Highschool Thermo

Temperature

Measure of average kinetic energy of particles in a sample of matter

Joule

Amount of energy transferred as heat kg*m²/s²

Heat

Energy transferred between samples of matter due to temperature differences

How does Heat flow

From high temperature (energy) to low temperature (energy)

Specific heat

Energy required to raise the temperature of one gram of the substance by one degree (celsius or kelvin)

Energy lost or gained equation

q = c_p*m* (change in temperature)

Enthalpy Change

amount of energy absorbed by a system as heat during a process at constant pressure

Enthalpy equation

delta H = H_products - H_reactants

Enthalpy of reaction (delta H_reaction)

The quantity of energy transferred as heat during a chemical reaction

Negative for Exothermic Reactions

Positive for Endothermic Reactions

Thermochemical Equation

Normal Chemical Equation that includes the quantity of energy (Joules) as a term

Endothermic Reaction: energy is a reactant and absorbed from surroundings; delta H is positive

Exothermic Reaction: energy is a product and released to surroudings; delta H is negative

Thermochemical Equation Specifics

Each term in the equation represents moles of a substance

Physical state (s, l, g) matters include it when you write equations

If you multiply the equation by a factor make sure to multiply the change in enthalpy too

Enthalpy change usually isn’t influenced that much by temperature

Exothermic Reaction

System releases energy to the surroundings

Endothermic Reaction

System absorbs energy from surroundings

Molar Enthalpy of Formation

Enthalpy change that occurs when 1 mole of a compound is formed from its elements at STP (25 degress Celcius and 1 atm of pressure)

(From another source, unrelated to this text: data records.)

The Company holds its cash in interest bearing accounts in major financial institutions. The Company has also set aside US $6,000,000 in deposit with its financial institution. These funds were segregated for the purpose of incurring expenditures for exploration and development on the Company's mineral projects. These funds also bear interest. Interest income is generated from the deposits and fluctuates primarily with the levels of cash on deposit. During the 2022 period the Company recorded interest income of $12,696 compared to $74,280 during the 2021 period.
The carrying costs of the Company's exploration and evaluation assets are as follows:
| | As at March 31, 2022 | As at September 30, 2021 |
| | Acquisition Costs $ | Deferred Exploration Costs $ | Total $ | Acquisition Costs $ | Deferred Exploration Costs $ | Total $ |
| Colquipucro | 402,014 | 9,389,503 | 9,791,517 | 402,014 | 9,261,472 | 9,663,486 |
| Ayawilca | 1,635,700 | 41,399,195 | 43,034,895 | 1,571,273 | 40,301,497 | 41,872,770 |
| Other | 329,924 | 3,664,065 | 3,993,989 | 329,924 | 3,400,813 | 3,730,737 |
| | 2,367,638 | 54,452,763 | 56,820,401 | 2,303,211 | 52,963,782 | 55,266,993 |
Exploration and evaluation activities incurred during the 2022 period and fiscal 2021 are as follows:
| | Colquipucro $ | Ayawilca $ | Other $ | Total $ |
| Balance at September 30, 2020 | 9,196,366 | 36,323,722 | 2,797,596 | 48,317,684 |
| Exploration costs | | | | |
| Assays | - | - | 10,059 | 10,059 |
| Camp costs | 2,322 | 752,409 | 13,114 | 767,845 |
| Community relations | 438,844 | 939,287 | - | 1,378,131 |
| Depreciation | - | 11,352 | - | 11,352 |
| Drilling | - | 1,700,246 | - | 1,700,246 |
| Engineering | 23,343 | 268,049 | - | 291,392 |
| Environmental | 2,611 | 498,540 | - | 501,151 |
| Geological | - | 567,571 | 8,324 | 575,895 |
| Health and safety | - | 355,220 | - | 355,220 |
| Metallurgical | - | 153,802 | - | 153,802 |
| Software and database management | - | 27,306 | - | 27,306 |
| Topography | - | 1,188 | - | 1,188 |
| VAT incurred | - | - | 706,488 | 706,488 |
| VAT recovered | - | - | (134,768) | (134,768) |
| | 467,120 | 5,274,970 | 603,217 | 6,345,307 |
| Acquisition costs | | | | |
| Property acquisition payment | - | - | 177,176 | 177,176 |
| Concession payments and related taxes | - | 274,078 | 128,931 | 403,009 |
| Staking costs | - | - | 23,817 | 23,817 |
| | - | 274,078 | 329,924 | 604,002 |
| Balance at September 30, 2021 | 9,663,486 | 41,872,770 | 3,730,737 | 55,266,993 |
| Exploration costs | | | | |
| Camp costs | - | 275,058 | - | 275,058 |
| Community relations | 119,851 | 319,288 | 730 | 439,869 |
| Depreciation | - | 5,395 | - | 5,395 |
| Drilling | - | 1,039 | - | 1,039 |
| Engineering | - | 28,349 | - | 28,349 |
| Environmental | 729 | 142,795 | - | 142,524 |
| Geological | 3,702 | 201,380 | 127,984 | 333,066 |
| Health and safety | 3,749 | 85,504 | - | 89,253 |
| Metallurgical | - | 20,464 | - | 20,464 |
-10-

Enthalpies of formation are given at room temperature and standard pressure. So water is a liquid (does not freeze or boil at 25 degrees celcius)\

Elements in their standard state have an enthalpy of formation = 0

The most stable compounds…

Have a large negative enthalpy of formation. Anything w/ a positive enthalpy of formation is unstable

Hess’s Law Tips

Use it if they give you a bunch of thermochemical equations

Manipulate the equation so you can cross out things that appear on both sides until you get the final equation

If you flip the equation, flip the sign of the enthalpy

If you multiply the equation by a factor, multiply the enthalpy by the same factor

Add up all the enthalpies at the end and that is the total enthalpy change of the reaction (your answer)

Reactions depend on…

Both Enthalpy (delta H) & Entropy (delta S)

A spontaneous reaction can either go from

a high-energy state to a low-energy state (negative delta H)

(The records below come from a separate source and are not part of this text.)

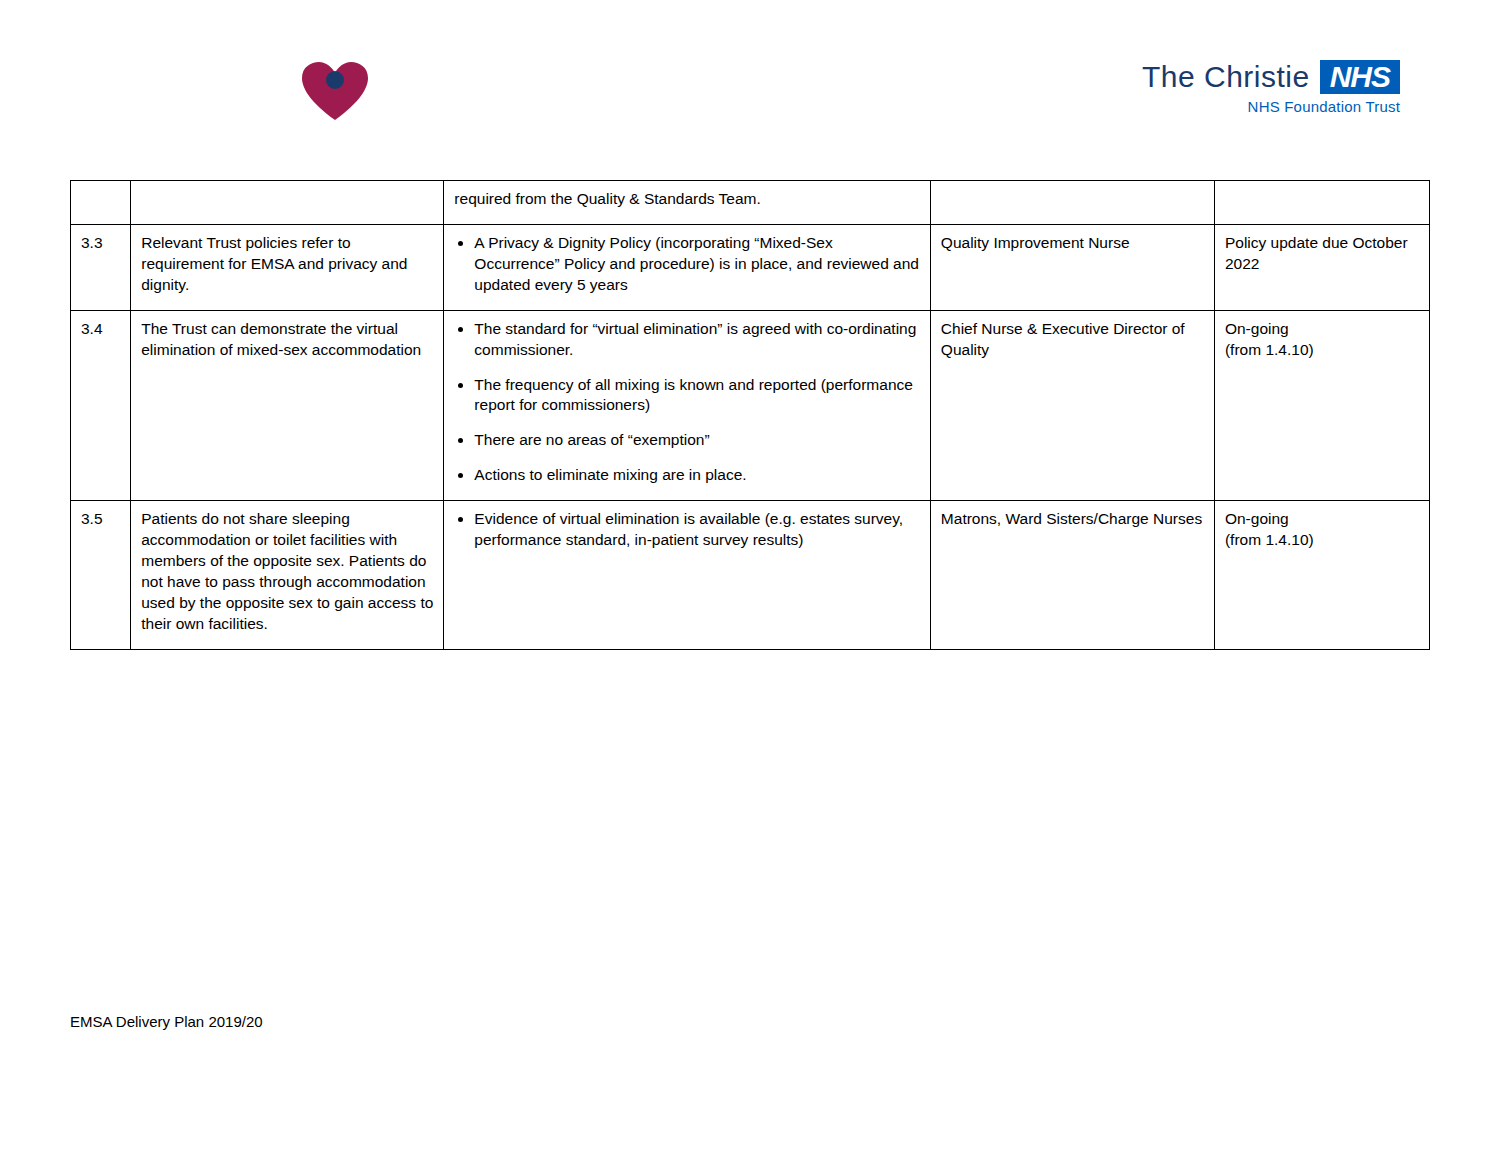The Christie NHS
NHS Foundation Trust
| | | required from the Quality & Standards Team. | | |
| 3.3 | Relevant Trust policies refer to requirement for EMSA and privacy and dignity. | A Privacy & Dignity Policy (incorporating “Mixed-Sex Occurrence” Policy and procedure) is in place, and reviewed and updated every 5 years | Quality Improvement Nurse | Policy update due October 2022 |
| 3.4 | The Trust can demonstrate the virtual elimination of mixed-sex accommodation | The standard for “virtual elimination” is agreed with co-ordinating commissioner. The frequency of all mixing is known and reported (performance report for commissioners) There are no areas of “exemption” Actions to eliminate mixing are in place. | Chief Nurse & Executive Director of Quality | On-going (from 1.4.10) |
| 3.5 | Patients do not share sleeping accommodation or toilet facilities with members of the opposite sex. Patients do not have to pass through accommodation used by the opposite sex to gain access to their own facilities. | Evidence of virtual elimination is available (e.g. estates survey, performance standard, in-patient survey results) | Matrons, Ward Sisters/Charge Nurses | On-going (from 1.4.10) |
EMSA Delivery Plan 2019/20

a highly ordered state to a more “chaotic” state (positive delta S)

Entropy (S)

a measure of the degree of randomness of the particles in a system

Entropy and Phase Changes

Least Entropy S < L < G Most Entropy

Solids: Particles are fixed in position; low randomness low entropy

Liquids: Particles are close together but can move; medium randomness medium entropy

Gas: Particles are far apart and can move; high randomness high entropy

3rd Law of Thermodynamics

The entropy of a pure crystalline solid at 0 kelvin (absolute 0) is 0

Entropy change ( delta S )

S_products - S_reactants

Increase in Entropy + delta S

Decrease in Entropy - delta S

Forming Solutions & Entropy

Increase in Entropy, + delta S

ex. mixing gasses, dissolving a liquid in another liquid, and dissolving a solid in a liquid

Free Energy equation

delta G = delta H - T* delta S

Positive delta G = non-spontaneous reaction ( will not occur naturally)

Negative delta G = spontaneous reaction ( will occur naturally )

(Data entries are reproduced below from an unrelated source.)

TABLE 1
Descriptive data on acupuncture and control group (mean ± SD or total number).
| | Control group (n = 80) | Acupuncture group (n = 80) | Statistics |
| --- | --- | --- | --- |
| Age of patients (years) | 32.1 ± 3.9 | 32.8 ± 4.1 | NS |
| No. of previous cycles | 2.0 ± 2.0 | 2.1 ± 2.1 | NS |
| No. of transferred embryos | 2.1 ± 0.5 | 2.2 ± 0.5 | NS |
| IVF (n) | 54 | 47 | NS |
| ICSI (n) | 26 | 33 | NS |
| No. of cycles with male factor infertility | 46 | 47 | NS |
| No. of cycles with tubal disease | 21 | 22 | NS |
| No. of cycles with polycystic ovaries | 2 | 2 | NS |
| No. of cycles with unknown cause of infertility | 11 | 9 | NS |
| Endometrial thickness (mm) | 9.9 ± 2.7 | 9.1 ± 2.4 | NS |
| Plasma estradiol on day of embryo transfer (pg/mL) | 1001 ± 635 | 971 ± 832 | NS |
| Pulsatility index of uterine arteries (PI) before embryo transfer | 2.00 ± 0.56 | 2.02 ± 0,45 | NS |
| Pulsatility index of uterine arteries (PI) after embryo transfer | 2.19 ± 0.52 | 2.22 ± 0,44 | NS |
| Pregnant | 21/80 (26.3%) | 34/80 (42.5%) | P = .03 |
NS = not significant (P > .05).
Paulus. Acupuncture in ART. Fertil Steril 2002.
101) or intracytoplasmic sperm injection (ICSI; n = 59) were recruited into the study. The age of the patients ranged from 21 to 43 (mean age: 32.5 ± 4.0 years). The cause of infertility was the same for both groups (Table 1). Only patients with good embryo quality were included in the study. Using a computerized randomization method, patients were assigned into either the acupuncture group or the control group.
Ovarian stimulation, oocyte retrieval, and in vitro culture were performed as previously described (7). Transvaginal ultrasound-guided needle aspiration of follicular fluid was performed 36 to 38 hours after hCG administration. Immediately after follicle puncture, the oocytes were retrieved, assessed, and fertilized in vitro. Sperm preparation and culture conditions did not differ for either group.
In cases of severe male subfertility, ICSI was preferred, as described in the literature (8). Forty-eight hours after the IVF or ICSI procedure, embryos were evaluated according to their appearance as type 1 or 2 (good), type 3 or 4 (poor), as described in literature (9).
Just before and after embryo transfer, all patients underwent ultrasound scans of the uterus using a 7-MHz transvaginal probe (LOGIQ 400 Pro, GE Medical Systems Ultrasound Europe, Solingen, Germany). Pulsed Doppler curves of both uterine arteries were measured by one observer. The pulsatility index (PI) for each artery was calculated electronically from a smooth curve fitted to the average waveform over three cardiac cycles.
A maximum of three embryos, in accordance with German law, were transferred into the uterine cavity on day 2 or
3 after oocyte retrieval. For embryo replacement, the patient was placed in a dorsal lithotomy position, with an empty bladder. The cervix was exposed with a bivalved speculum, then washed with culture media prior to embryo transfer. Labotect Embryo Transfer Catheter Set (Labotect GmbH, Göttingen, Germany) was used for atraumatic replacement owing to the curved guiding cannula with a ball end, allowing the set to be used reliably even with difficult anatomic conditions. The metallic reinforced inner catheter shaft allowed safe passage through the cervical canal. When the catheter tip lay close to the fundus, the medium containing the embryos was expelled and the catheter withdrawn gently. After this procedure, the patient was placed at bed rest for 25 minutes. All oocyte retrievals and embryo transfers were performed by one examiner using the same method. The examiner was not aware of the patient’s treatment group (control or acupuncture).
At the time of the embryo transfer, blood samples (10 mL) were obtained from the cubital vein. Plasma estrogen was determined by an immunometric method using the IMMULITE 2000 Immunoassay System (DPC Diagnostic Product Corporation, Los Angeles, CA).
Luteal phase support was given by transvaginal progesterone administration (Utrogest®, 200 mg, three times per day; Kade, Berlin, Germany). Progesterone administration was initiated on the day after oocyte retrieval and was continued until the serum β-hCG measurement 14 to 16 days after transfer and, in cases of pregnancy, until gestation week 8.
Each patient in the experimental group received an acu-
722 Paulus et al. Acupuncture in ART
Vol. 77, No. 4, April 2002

Natural processes proceed in the direction that lowers free energy

If delta H is negative & delta S is positive

delta G is always negative; reaction is spontaneous at the conditions provided and will proceed

If delta H is negative & delta S is negative

delta G is negative at lower temperatures; reaction is spontaneous at lower temperatures

If delta H is positive & delta S is positive

delta G is negative at higher temperatures; reaction is spontaneous at higher temperatures

If delta H is positive & delta S is negative

delta G is always positive; reaction is never spontaneous & will never proceed (in nature)